The Prime Minister invariably acknowledges my communications, but the transparent sincerity and poignancy of his two-page letter dated April 4, 2008 was unprecedented. The concluding paragraph reaffirmed India's secular ideals and respect for human rights and dignity. He wrote: “India's glorious traditions of welcoming people irrespective of caste and creed, community and religion will continue, whatever be the odds. The atmosphere of hate being perpetrated by a small segment within the country will not prevent us from persisting with this tradition. We recognise Taslima Nasreen's right to remain in a country of her choice, viz., India in this case. She should also have the option to choose whichever city or state she chooses.” Taslima was delighted as it would enable her to stay on as my guest in New Delhi for as long as she wishes.

A farce

My optimism that the letter had finally snuffed out the political farce of hurt religious feeling was belied when Taslima's book Nirbasan (Exile) was barred from the Kolkata Book Fair. Before that, Deoband members prevented Salman Rushdie from attending the Jaipur Literary Festival. The bigots replayed the ludicrous drama, and took the initiative to file cases against four delegates for their “intention” to read out from The Satanic Verses , pushing Indian jurisprudence into the quagmire of endless interpretation of the freedom of expression under Article 19(2).
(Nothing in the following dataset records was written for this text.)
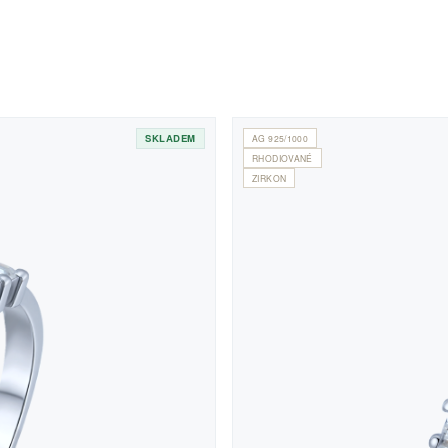
SKLADEM
AG 925/1000
RHODIOVANÉ
ZIRKON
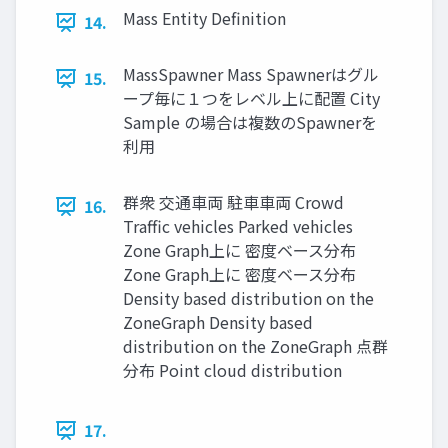
Mass Entity Deﬁnition
14.
MassSpawner Mass Spawnerはグル
15.
ープ毎に１つをレベル上に配置 City
Sample の場合は複数のSpawnerを
利用
群衆 交通車両 駐車車両 Crowd
16.
Traﬃc vehicles Parked vehicles
Zone Graph上に 密度ベース分布
Zone Graph上に 密度ベース分布
Density based distribution on the
ZoneGraph Density based
distribution on the ZoneGraph 点群
分布 Point cloud distribution
17.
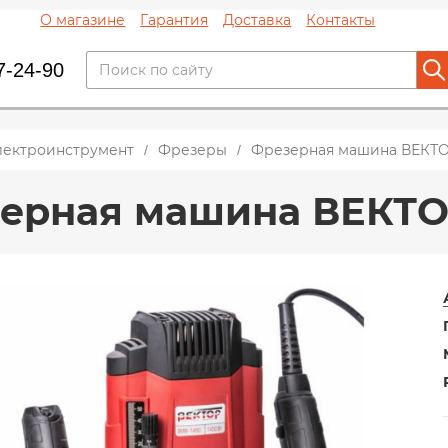
О магазине
Гарантия
Доставка
Контакты
7-24-90
лектроинструмент
Фрезеры
Фрезерная машина ВЕКТО
ерная машина ВЕКТО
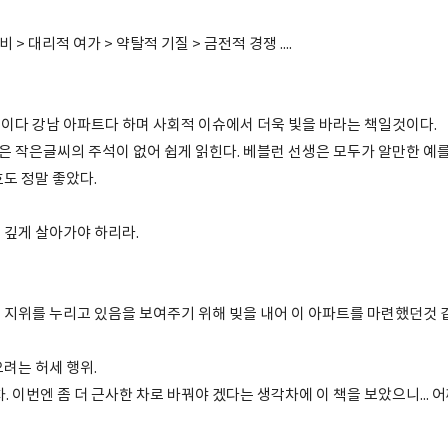
 > 대리적 여가 > 약탈적 기질 > 금전적 경쟁 ....
이다 강남 아파트다 하며 사회적 이슈에서 더욱 빛을 바라는 책일것이다.
 작은글씨의 주석이 없어 쉽게 읽힌다. 베블런 선생은 모두가 알만한 예를
도 정말 좋았다.
 깊게 살아가야 하리라.
 지위를 누리고 있음을 보여주기 위해 빚을 내어 이 아파트를 마련했던것 같
려는 허세 행위.
차. 이번엔 좀 더 근사한 차로 바꿔야 겠다는 생각차에 이 책을 보았으니... 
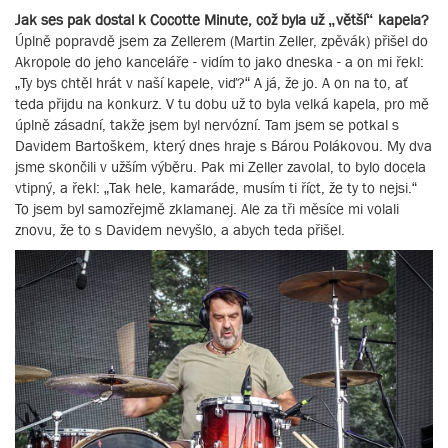
Jak ses pak dostal k Cocotte Minute, což byla už „větší“ kapela?
Úplně popravdě jsem za Zellerem (Martin Zeller, zpěvák) přišel do
Akropole do jeho kanceláře - vidím to jako dneska - a on mi řekl:
„Ty bys chtěl hrát v naší kapele, viď?“ A já, že jo. A on na to, ať
teda přijdu na konkurz. V tu dobu už to byla velká kapela, pro mě
úplně zásadní, takže jsem byl nervózní. Tam jsem se potkal s
Davidem Bartoškem, který dnes hraje s Bárou Polákovou. My dva
jsme skončili v užším výběru. Pak mi Zeller zavolal, to bylo docela
vtipný, a řekl: „Tak hele, kamaráde, musím ti říct, že ty to nejsi.“
To jsem byl samozřejmě zklamanej. Ale za tři měsíce mi volali
znovu, že to s Davidem nevyšlo, a abych teda přišel.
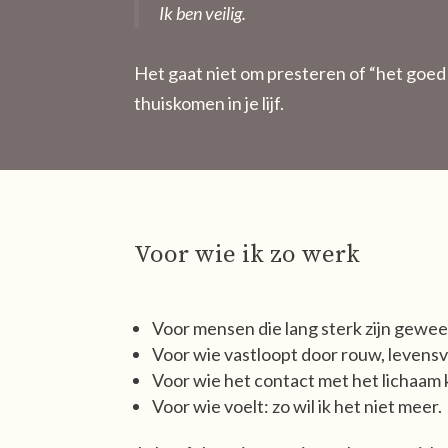
Ik ben veilig.
Het gaat niet om presteren of “het goe
thuiskomen in je lijf.
Voor wie ik zo werk
Voor mensen die lang sterk zijn gewe
Voor wie vastloopt door rouw, levensv
Voor wie het contact met het lichaam k
Voor wie voelt: zo wil ik het niet meer.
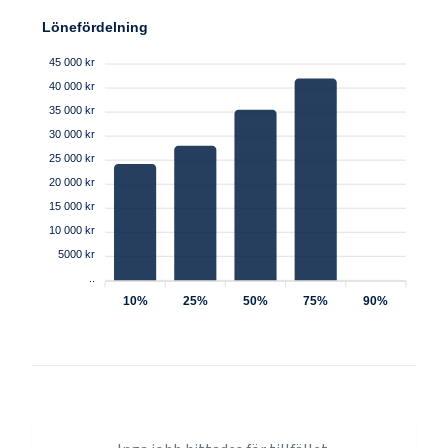
Lönefördelning
45 000 kr
40 000 kr
35 000 kr
30 000 kr
25 000 kr
20 000 kr
15 000 kr
10 000 kr
5000 kr
..
10%
25%
50%
75%
90%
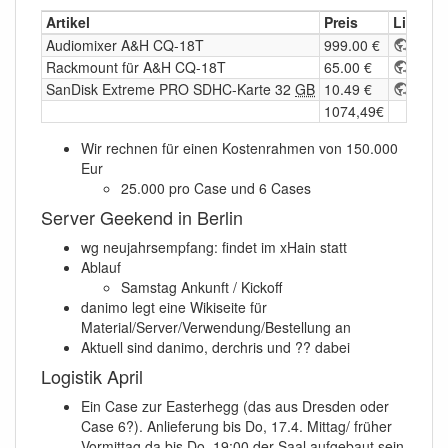
Artikel
Preis
Link
Audiomixer A&H CQ-18T
999.00 €
https
Rackmount für A&H CQ-18T
65.00 €
https
SanDisk Extreme PRO SDHC-Karte 32
GB
10.49 €
https
1074,49€
Wir rechnen für einen Kostenrahmen von 150.000
Eur
25.000 pro Case und 6 Cases
Server Geekend in Berlin
wg neujahrsempfang: findet im xHain statt
Ablauf
Samstag Ankunft / Kickoff
danimo legt eine Wikiseite für
Material/Server/Verwendung/Bestellung an
Aktuell sind danimo, derchris und ?? dabei
Logistik April
Ein Case zur Easterhegg (das aus Dresden oder
Case 6?). Anlieferung bis Do, 17.4. Mittag/ früher
Vormittag da bis Do. 19:00 der Saal aufgebaut sein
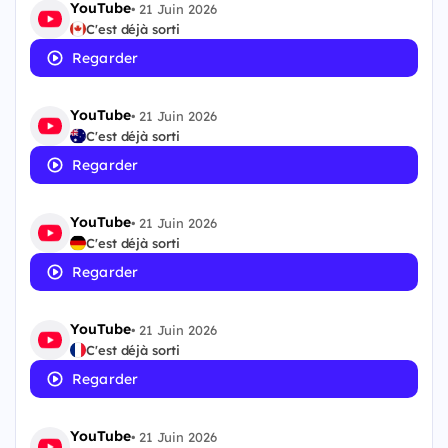
YouTube
•
21 Juin 2026
C'est déjà sorti
Regarder
YouTube
•
21 Juin 2026
C'est déjà sorti
Regarder
YouTube
•
21 Juin 2026
C'est déjà sorti
Regarder
YouTube
•
21 Juin 2026
C'est déjà sorti
Regarder
YouTube
•
21 Juin 2026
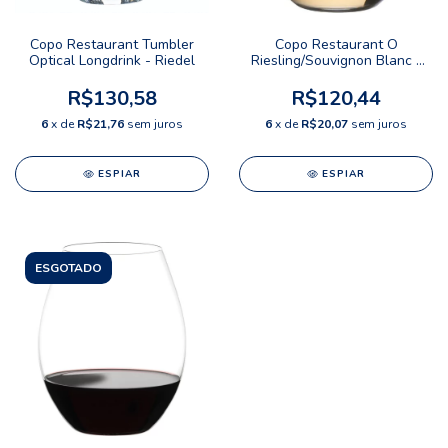
Copo Restaurant Tumbler
Copo Restaurant O
Optical Longdrink - Riedel
Riesling/Souvignon Blanc -
Riedel
R$130,58
R$120,44
6
x de
R$21,76
sem juros
6
x de
R$20,07
sem juros
ESPIAR
ESPIAR
ESGOTADO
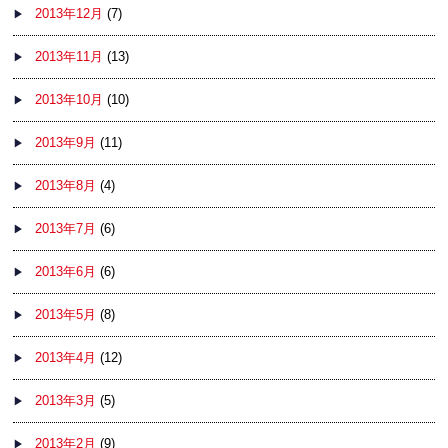
2013年12月
(7)
2013年11月
(13)
2013年10月
(10)
2013年9月
(11)
2013年8月
(4)
2013年7月
(6)
2013年6月
(6)
2013年5月
(8)
2013年4月
(12)
2013年3月
(5)
2013年2月
(9)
The courts cannot break the stranglehold of religious bigotry so long as the fundoos and fling stones define the communal terms of reference and ignore India's agnostic civilisation, the source of our secular Constitution. I inherited my secular ideals from my mother Sumitra Kaur, who died on March 18, 1987. On top of the packet containing the Sikh Adi Granth was a photograph of Swami Vivekananda addressing university students in the United States; a hand-drawn sketch of the ‘Mother' of the Aurobindo Ashram at Pondicherry; and a miniature painting of the Sufi sage Mian Mir who laid the foundation stone of the Golden Temple in Amritsar. The Sikh holy book contains verses of both Hindu and Muslim saints — Kabir, Namdev, Sheikh Farid and other devotees of a God whom they were unwilling and unable to delimit by means of a sectarian description.

Guru Nanak's Sikhism was inspired by India's multicultural civilisation that reflected the norms of India's traditional agnostic philosophy. He decried the caste system, empty religious ritual, pilgrimages and miracles. With his two life-long disciples, Bala, a Hindu, and Mardana, a Muslim rabab player, he built the religious edifice, as it were with “Hindu bricks and Muslim mortar of Sufi Islam,” as Khushwant Singh wrote in The History of the Sikhs .

My secular and atheist sentiments are deeply offended. I am consulting advocates on the possibility of moving against the bigots for making a mockery of India's secular Constitution and agnostic philosophy.

(UNESCO Goodwill Ambassador Madanjeet Singh is the founder of the South Asia Foundation.)